Primeiro, queimaram-se livros. Depois, os fizeram desaparecer das bibliotecas com a intenção de apagá-los da história. Primeiro se eliminaram inumeráveis seres humanos, depois se tratou de suprimir essa supressão, de negar os fatos, de impedir a reconstrução dos acontecimentos, de proibir o inventário de vítimas, de proibir a lembrança. (...)".212
44. Uma Universidade não pode cumprir sua função se o livre fluxo das ideias de cada tempo, que constitui a cultura, é coibido pelas forças de segurança do Estado. A invasão armada de uma Universidade, além de um grave crime em detrimento dos universitários vitimados (sequestrados, torturados, executados e desaparecidos), é uma agressão obscurantista a uma instituição supranacional (a Universitas) – agressão esta que afeta todo o tecido social. Durante o século XX, Universidades em diversas partes do mundo foram agredidas. Numerosas Universidades, num ou noutro momento de sua existência, foram violadas e violentadas pelas forças de segurança do Estado.213
45. Algumas dessas agressões tornaram-se célebres, e figuram hoje na bibliografia especializada do Direito Internacional dos Direitos Humanos. É o caso da Universidade de La Cantuta, alçado ao conhecimento desta Corte Interamericana.214 Outros, que não chegaram a sê-lo, deixaram igualmente lições; por exemplo, para evocar outro episódio conhecido, num passado mais distante,
"O ingresso dos cavalos da polícia na Universidade de Buenos Aires e a repressão violenta e feroz da chamada 'noite dos cassetetes longos’, de julho de 1966, constitui um marco fundamental do projeto político repressivo das forças armadas. Todos esses acontecimentos contribuíram em grande medida para empurrar os jovens da classe média para o campo da oposição nacional e popular'".215
Apesar da repressão contra as Universidades, a liberdade de espírito reagiu contra as forças repressivas estatais, que menosprezaram os ideais das novas gerações, a força de suas ideias e de seu propósito de construir um mundo melhor que aquele que lhes foi legado. Depois das trevas veio a luz.

Entradas extraídas
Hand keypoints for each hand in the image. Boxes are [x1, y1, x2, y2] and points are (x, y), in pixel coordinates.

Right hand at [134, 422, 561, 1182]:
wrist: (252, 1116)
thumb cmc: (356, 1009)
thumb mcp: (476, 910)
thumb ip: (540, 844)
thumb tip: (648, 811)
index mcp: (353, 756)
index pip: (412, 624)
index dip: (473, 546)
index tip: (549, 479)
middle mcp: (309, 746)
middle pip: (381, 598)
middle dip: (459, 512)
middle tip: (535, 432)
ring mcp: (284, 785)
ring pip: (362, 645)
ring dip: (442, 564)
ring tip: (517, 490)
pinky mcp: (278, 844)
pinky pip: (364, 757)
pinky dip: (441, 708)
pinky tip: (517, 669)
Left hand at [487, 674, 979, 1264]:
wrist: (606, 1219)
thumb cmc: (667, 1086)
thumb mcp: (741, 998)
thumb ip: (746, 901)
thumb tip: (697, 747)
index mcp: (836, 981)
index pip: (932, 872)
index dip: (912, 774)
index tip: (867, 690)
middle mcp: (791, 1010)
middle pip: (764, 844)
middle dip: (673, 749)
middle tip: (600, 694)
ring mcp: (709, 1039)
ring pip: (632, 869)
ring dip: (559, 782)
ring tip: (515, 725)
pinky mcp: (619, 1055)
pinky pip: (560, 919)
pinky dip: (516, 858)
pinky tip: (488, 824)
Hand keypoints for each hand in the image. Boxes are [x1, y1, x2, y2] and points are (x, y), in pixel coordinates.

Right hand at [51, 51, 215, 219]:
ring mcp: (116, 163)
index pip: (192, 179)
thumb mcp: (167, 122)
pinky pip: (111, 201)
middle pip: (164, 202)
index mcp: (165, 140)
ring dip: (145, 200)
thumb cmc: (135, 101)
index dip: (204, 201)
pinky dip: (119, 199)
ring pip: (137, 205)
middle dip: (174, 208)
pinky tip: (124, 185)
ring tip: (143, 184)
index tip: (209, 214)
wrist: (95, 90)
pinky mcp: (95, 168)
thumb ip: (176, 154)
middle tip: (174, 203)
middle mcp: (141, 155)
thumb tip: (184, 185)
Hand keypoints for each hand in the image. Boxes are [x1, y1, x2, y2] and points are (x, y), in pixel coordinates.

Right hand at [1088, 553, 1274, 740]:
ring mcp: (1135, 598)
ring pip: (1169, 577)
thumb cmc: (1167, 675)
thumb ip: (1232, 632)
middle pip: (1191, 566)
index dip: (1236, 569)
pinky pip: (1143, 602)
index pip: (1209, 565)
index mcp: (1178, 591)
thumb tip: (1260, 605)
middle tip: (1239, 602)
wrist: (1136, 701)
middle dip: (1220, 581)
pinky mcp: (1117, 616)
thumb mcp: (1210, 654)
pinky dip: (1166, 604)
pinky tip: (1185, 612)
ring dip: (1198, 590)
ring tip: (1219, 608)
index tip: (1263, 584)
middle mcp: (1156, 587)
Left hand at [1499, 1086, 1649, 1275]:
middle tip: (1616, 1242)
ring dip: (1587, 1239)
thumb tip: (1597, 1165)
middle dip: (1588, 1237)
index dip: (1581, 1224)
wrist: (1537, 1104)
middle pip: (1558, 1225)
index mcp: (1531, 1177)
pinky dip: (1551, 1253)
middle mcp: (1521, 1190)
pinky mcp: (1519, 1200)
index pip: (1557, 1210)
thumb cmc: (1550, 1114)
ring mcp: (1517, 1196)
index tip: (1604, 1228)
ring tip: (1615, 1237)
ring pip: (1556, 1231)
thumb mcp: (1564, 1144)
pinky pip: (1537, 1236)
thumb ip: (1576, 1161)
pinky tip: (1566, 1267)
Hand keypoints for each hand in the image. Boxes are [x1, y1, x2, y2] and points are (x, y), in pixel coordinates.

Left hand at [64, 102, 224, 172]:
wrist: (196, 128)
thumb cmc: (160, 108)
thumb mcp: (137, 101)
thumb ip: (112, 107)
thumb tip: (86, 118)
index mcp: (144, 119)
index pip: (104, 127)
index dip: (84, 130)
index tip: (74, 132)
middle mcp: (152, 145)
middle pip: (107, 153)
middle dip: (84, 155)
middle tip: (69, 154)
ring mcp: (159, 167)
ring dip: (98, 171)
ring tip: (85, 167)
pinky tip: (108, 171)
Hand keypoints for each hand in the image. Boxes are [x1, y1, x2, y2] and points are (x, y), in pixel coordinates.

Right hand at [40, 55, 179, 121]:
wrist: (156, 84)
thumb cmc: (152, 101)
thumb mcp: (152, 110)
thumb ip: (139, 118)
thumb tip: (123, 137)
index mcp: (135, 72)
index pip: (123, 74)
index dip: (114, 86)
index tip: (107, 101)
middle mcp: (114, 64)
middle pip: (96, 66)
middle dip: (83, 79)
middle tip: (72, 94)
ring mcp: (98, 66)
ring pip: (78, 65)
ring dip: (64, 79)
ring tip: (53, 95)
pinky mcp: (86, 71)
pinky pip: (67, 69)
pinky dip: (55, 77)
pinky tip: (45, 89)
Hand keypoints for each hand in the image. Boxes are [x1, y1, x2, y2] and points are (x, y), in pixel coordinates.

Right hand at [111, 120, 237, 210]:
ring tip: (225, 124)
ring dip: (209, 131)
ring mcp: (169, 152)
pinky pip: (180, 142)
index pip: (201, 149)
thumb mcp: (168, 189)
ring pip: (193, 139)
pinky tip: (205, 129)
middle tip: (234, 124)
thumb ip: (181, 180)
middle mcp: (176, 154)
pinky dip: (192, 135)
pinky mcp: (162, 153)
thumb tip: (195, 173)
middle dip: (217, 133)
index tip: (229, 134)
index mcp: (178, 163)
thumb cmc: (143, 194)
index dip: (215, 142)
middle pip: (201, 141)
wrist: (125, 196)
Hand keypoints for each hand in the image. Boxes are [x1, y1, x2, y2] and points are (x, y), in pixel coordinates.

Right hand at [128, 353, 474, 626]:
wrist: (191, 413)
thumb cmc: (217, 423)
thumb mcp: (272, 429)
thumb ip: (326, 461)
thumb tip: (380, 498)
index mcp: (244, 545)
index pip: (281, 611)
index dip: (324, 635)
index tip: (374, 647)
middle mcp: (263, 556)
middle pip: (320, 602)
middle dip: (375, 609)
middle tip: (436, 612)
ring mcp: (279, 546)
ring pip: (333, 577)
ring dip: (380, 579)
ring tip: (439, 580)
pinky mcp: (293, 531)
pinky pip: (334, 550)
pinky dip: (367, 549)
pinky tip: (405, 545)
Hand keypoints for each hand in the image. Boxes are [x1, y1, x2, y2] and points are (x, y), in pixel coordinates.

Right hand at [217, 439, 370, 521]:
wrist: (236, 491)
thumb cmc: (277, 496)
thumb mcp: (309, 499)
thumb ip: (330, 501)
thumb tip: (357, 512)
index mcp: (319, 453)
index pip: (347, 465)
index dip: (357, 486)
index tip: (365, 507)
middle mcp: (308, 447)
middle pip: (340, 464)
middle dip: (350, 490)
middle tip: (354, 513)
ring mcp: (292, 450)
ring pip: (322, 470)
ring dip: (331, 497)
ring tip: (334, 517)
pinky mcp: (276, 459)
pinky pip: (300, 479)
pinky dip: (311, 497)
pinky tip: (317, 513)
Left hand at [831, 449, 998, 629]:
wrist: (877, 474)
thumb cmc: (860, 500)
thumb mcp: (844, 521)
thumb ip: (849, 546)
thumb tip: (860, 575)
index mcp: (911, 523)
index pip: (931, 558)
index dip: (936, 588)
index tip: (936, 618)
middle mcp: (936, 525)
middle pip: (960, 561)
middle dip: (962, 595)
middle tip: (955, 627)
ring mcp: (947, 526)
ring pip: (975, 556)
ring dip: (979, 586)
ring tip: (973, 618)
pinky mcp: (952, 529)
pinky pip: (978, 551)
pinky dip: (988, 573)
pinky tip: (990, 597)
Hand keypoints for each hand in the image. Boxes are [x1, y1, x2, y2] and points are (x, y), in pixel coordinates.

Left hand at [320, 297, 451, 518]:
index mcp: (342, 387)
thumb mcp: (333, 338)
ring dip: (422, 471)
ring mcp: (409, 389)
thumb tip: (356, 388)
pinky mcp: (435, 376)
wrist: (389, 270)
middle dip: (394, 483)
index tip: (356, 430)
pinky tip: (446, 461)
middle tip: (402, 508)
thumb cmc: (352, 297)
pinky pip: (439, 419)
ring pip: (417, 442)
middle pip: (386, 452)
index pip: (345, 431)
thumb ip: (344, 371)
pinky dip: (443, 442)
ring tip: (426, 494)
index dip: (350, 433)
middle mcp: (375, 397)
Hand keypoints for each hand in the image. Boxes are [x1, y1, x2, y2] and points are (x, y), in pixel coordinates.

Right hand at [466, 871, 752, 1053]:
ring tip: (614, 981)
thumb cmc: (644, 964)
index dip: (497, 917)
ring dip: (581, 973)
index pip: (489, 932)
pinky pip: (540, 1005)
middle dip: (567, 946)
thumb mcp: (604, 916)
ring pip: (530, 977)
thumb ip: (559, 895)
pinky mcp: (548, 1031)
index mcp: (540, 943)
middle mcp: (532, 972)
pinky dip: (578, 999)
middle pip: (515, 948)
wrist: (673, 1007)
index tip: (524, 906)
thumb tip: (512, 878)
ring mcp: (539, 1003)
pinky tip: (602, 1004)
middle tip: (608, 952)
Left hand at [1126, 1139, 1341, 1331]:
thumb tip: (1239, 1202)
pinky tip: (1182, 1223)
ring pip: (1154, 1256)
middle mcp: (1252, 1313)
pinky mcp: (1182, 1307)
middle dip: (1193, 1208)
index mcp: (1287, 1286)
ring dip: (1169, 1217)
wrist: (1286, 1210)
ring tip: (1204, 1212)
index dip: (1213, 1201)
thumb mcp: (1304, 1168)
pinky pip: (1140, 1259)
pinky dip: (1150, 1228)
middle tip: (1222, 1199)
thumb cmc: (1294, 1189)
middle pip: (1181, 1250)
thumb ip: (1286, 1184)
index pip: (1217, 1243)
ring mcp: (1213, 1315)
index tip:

O que fazer
Passe para o inglês esta frase do texto sobre as agressões a universidades: "Durante o século XX, Universidades em diversas partes do mundo foram agredidas." As entradas constituem material à parte, sem relação com o texto exibido.

Sua solução
During the twentieth century, universities in various parts of the world were attacked.